Прежде, чем лезть к звездам, человеку надо научиться жить на Земле.
Пока человек свободен, он не думает о свободе.
Со временем ненависть перегорает. И только тлеет, хотя и не исчезает … но остаётся неприязнь.
Мне дороги мои воспоминания. Это все, что у меня есть. Это единственная истинная ценность...
Мир не столь уж хорош. Он построен на крови и нищете, в его фундаменте слишком много костей. Во всей его истории почти не найдется лет, свободных от насилия, организованного официального насилия в каком-нибудь уголке земного шара.
Пока держишься на ногах, надо драться, и если даже тебя свалили наземь и ты уже не в силах встать, всё равно нельзя признавать себя побеждённым.
Они разговаривали о пустяках и притворялись, будто их ничто не тревожит, а Мэйтленд даже сделал попытку пошутить, но его шутка пришлась не к месту и в корчах испустила дух, раздавленная фальшивым хохотом, которым на неё отреагировали остальные.
Проживи вы хоть миллион лет, вам никогда не понять женщин.
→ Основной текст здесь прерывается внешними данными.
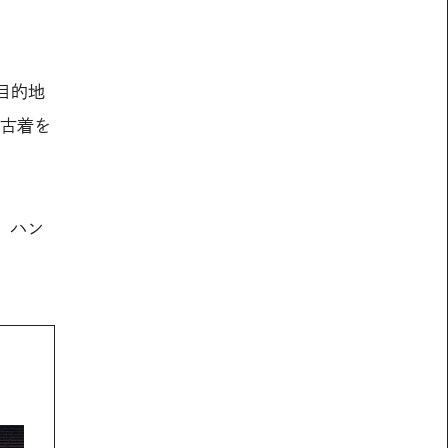
目的地
い古着を
、ハン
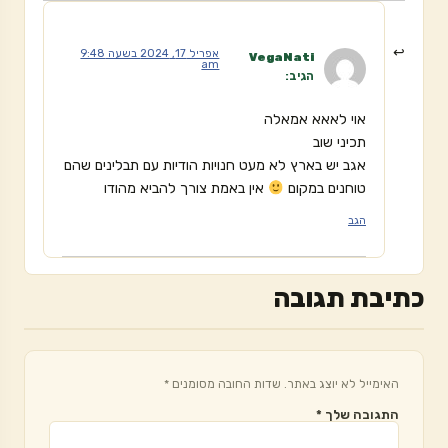
אפריל 17, 2024 בשעה 9:48
VegaNati
am
הגיב:
אוי לאאא אמאלה
תכיני שוב
אגב יש בארץ לא מעט חנויות הודיות עם תבלינים שהם
טוחנים במקום
אין באמת צורך להביא מהודו
הגב
כתיבת תגובה
האימייל לא יוצג באתר.
שדות החובה מסומנים
*
התגובה שלך
*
Я бы даже не сказала, что они — характеры. Просто они личности. Они росли привольно, в непринуждённой обстановке. Никто не подавлял их, не связывал всякими строгостями и ограничениями, и они остались самими собой. Наверно, в наше время только в таких захолустных городках и можно ещё найти подлинно свободную индивидуальность.
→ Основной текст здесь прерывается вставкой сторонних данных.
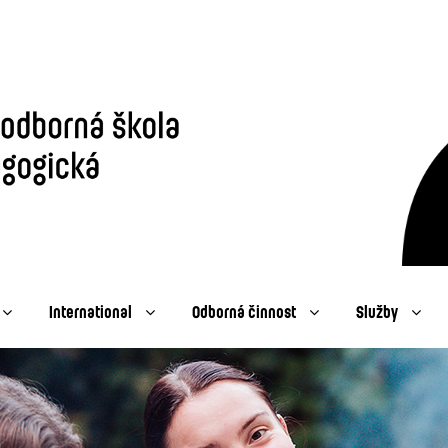
International
Odborná činnost
Služby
... иногда бывает и так, что новая идея возникает мгновенно. Ни с того ни с сего. Словно бы на пустом месте. Её никак не свяжешь с тем, что ты делал раньше, или читал, или слышал — ничего подобного! Но, наверно, если копнуть поглубже, можно докопаться до её корней и проследить, откуда что взялось, только мало кто из нас обучен вот так докапываться. А главное, новая идея — это почти всегда только зернышко, отправной пункт. Может, она и хорошая, и ценная, но её ещё надо вынянчить. Надо её развить. Обмозговать, повертеть и так и эдак, оглядеть со всех сторон, помучиться с нею, все сообразить и взвесить — и только тогда вылепишь из неё что-то полезное.
Оп, со мной дама, так что ты укротись и оцивилизуйся.
Никакое живое существо никогда не кажется самому себе уродливым, потому что оно, не размышляя, принимает себя таким, какое оно есть. Чем мы можем доказать, что Человек доволен собой больше, чем насекомое или жаба?
Не диво, если, влипнув в такую историю, люди жадно ухватятся за любое объяснение, лишь бы восстановить свое доброе имя, вновь подняться не только в собственных глазах, но и в глазах всего человечества, и в глазах пришельцев; не диво, если они поверят чему угодно, и хорошему и плохому, любым слухам и сплетням, самой несусветной нелепице, лишь бы всё окрасилось в ясные и определённые света: вот чёрное, а вот белое (хоть в душе каждый знает — всё сплошь серо!). Ведь там, где есть белое и чёрное, там найдёшь желанную простоту, тогда всё легче понять и со всем удобней примириться.
Тут только я понял, что никогда в жизни не слышал настоящей тишины. Всегда что-нибудь да звучало: в безмолвии летнего полдня застрекочет кузнечик или прошелестит листок. И даже глубокой ночью потрескивают, рассыхаясь, деревянные стены дома, тихонько бормочет огонь в очаге, чуть слышно причитает ветер под застрехами.